→ ABOUT THIS EXERCISE
Once you find a line containing the word "round" in the entries below, copy it.

======== EXERCISE INPUT ========

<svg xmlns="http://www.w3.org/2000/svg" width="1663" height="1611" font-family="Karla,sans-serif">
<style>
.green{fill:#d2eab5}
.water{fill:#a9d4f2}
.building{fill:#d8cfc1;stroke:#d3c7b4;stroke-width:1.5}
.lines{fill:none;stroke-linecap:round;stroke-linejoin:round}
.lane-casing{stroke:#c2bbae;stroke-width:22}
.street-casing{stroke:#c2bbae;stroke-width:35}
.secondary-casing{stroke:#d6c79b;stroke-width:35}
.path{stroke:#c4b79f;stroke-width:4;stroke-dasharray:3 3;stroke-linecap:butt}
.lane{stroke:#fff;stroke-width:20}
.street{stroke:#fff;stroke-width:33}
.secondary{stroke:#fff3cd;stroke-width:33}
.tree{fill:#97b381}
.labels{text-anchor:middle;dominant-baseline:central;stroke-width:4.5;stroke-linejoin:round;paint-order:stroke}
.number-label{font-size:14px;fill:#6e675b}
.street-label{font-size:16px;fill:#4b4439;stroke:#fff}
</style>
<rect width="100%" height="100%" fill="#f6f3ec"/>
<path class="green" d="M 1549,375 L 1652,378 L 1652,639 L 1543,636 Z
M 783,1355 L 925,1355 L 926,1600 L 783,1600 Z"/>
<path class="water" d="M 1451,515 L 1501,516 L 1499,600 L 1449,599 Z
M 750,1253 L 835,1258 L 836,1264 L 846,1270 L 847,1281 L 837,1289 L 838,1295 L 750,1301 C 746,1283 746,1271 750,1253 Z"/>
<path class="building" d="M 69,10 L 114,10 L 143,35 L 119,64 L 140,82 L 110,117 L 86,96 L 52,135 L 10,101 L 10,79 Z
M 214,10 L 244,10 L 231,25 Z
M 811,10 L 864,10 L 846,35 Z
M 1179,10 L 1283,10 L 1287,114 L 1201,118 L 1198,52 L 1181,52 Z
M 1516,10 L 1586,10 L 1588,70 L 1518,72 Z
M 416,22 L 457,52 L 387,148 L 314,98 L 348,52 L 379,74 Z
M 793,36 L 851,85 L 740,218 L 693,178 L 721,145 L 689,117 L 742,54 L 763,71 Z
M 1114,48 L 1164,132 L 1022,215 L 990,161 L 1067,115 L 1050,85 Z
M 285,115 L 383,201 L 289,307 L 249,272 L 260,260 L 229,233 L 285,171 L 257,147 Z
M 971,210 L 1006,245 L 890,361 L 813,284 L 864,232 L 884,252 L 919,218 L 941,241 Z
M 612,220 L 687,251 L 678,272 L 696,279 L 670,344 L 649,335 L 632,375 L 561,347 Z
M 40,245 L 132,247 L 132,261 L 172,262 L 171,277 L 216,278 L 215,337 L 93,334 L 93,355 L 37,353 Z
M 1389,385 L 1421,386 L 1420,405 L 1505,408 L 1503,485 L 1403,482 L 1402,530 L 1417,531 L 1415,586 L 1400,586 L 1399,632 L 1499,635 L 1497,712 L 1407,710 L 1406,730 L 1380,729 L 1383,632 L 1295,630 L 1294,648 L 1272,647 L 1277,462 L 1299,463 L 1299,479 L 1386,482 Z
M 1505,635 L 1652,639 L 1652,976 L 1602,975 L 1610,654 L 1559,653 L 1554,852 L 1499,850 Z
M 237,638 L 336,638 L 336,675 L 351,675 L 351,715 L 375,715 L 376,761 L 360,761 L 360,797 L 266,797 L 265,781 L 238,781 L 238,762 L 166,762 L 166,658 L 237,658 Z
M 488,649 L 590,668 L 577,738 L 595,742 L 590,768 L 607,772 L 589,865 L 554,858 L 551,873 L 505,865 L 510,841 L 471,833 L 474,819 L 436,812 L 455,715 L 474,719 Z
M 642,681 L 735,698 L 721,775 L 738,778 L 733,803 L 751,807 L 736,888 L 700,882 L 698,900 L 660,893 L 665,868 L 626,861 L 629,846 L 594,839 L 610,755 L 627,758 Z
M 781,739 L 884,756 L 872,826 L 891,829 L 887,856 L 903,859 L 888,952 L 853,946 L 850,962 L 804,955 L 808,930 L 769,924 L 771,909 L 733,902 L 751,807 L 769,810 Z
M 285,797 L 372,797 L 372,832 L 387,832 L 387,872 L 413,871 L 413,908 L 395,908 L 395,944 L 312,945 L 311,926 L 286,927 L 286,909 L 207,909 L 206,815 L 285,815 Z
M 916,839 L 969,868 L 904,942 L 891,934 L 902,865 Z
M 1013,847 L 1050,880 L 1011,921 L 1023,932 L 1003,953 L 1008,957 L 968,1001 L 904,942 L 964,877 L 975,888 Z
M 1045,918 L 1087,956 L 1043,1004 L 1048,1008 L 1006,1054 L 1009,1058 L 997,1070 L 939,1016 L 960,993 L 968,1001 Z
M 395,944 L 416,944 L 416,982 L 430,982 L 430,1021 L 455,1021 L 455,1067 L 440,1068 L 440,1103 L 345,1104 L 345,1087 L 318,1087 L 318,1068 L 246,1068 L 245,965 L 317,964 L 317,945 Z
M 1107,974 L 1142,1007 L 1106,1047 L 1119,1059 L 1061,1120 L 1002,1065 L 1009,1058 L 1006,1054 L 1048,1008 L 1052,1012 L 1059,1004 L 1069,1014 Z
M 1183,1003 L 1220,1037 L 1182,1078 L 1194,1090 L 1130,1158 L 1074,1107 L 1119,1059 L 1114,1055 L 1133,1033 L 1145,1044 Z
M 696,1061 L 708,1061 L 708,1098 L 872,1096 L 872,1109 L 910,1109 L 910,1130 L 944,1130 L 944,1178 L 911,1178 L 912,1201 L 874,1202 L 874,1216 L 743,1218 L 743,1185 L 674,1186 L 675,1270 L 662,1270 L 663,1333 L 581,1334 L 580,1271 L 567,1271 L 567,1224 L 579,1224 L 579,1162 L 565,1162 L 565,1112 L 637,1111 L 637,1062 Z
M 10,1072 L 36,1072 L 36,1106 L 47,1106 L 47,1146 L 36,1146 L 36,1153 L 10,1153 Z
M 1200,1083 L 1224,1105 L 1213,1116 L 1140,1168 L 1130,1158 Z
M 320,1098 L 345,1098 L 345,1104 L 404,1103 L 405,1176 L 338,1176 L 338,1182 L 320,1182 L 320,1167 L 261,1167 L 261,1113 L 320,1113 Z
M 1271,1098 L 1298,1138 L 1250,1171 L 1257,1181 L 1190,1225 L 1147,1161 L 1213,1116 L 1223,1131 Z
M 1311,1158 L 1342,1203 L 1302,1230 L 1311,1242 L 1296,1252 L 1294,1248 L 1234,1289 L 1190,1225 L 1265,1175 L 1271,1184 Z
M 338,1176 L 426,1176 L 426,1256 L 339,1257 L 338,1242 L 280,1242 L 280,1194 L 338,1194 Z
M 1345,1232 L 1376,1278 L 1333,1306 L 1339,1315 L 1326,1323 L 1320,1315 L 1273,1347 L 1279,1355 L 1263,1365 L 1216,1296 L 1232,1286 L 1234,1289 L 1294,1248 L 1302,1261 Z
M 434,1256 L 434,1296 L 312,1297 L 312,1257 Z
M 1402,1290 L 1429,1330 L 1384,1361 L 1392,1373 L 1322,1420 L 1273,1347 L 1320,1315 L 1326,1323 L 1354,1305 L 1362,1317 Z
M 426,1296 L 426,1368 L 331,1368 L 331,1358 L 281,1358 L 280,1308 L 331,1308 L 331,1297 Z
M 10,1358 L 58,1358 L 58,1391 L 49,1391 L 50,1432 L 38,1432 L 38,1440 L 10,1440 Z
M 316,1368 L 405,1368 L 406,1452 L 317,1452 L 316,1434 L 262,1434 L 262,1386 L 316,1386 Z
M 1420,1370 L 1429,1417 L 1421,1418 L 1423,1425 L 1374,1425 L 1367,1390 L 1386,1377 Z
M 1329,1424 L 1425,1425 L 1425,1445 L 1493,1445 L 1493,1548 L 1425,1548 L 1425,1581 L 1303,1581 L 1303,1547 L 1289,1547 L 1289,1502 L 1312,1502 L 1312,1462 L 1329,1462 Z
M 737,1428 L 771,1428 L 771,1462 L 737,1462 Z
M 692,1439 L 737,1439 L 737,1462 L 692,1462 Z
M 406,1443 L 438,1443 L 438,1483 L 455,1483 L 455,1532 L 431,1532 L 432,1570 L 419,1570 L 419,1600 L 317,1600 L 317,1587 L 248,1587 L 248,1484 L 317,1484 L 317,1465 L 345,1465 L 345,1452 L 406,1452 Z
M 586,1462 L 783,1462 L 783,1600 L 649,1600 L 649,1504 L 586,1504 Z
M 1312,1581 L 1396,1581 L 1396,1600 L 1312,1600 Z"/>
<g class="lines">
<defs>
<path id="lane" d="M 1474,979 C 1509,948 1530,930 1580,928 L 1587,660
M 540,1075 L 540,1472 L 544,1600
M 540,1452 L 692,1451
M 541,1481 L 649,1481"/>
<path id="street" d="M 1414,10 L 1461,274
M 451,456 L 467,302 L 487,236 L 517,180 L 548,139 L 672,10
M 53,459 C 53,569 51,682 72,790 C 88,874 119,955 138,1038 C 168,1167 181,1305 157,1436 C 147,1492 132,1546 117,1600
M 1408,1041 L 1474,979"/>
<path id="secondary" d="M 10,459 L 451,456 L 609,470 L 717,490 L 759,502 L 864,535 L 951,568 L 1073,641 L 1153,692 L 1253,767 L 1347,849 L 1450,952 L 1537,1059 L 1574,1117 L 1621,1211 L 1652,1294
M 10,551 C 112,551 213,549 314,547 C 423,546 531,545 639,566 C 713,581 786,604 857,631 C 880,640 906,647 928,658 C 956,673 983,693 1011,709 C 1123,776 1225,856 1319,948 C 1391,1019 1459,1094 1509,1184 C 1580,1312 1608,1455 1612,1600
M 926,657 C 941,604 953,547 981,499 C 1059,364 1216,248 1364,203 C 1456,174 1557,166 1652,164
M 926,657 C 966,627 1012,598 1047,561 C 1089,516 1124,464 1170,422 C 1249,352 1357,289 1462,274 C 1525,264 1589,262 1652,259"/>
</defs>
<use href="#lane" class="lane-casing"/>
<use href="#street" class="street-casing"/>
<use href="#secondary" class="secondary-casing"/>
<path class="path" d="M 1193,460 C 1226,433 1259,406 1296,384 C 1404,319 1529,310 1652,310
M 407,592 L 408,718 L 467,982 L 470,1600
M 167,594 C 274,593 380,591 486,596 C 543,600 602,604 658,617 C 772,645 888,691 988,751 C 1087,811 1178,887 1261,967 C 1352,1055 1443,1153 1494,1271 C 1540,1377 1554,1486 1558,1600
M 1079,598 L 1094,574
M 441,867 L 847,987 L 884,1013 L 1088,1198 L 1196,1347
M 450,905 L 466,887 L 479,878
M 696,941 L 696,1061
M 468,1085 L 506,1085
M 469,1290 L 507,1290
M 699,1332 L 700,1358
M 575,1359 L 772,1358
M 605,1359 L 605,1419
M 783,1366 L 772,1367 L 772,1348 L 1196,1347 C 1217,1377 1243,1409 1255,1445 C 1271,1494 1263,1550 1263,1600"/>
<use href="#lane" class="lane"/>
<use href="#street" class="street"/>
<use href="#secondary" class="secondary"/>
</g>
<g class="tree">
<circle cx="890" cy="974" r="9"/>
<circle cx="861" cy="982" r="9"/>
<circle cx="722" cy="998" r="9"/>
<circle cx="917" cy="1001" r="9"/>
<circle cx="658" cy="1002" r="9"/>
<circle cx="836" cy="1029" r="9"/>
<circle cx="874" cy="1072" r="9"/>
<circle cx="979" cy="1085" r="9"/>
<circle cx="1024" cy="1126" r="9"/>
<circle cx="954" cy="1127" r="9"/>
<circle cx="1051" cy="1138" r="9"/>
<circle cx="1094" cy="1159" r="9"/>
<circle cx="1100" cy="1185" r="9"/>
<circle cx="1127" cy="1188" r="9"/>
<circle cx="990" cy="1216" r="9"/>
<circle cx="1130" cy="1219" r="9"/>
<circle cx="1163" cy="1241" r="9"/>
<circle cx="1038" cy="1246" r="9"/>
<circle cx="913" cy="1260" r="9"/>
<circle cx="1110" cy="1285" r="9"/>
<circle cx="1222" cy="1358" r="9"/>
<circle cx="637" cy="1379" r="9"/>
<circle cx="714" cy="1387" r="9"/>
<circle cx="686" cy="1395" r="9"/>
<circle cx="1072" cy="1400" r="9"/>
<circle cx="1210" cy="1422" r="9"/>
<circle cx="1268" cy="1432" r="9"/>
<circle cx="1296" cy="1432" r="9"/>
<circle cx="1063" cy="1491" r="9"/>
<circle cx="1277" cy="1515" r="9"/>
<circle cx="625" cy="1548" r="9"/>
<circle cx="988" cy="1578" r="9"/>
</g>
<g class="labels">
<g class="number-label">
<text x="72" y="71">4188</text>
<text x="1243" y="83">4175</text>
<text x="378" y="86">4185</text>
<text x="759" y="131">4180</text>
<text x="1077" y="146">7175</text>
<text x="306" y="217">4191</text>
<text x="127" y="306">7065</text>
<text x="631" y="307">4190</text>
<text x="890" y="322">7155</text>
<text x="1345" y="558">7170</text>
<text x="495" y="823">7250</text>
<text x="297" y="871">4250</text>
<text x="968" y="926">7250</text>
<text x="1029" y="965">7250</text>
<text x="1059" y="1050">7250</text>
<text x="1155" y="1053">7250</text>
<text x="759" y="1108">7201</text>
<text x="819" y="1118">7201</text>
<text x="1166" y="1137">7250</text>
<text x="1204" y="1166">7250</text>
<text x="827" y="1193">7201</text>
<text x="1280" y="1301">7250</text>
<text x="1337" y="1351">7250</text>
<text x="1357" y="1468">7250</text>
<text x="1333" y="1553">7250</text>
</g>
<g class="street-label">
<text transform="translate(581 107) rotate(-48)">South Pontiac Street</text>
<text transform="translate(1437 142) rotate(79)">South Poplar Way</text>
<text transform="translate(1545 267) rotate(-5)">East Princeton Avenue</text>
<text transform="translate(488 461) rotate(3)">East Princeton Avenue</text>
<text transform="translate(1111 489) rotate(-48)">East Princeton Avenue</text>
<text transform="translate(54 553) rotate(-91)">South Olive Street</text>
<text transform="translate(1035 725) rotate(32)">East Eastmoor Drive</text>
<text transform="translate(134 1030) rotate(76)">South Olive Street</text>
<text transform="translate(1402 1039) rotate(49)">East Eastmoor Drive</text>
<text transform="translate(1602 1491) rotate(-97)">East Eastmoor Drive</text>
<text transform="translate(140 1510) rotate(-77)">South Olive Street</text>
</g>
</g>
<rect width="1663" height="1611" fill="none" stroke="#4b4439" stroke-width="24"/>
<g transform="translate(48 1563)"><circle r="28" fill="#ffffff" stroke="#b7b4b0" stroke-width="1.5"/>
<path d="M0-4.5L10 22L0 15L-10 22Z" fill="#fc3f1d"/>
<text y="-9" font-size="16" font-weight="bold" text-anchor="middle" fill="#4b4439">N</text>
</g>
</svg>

========

→ FINISHED EXERCISE
.lines{fill:none;stroke-linecap:round;stroke-linejoin:round}
.labels{text-anchor:middle;dominant-baseline:central;stroke-width:4.5;stroke-linejoin:round;paint-order:stroke}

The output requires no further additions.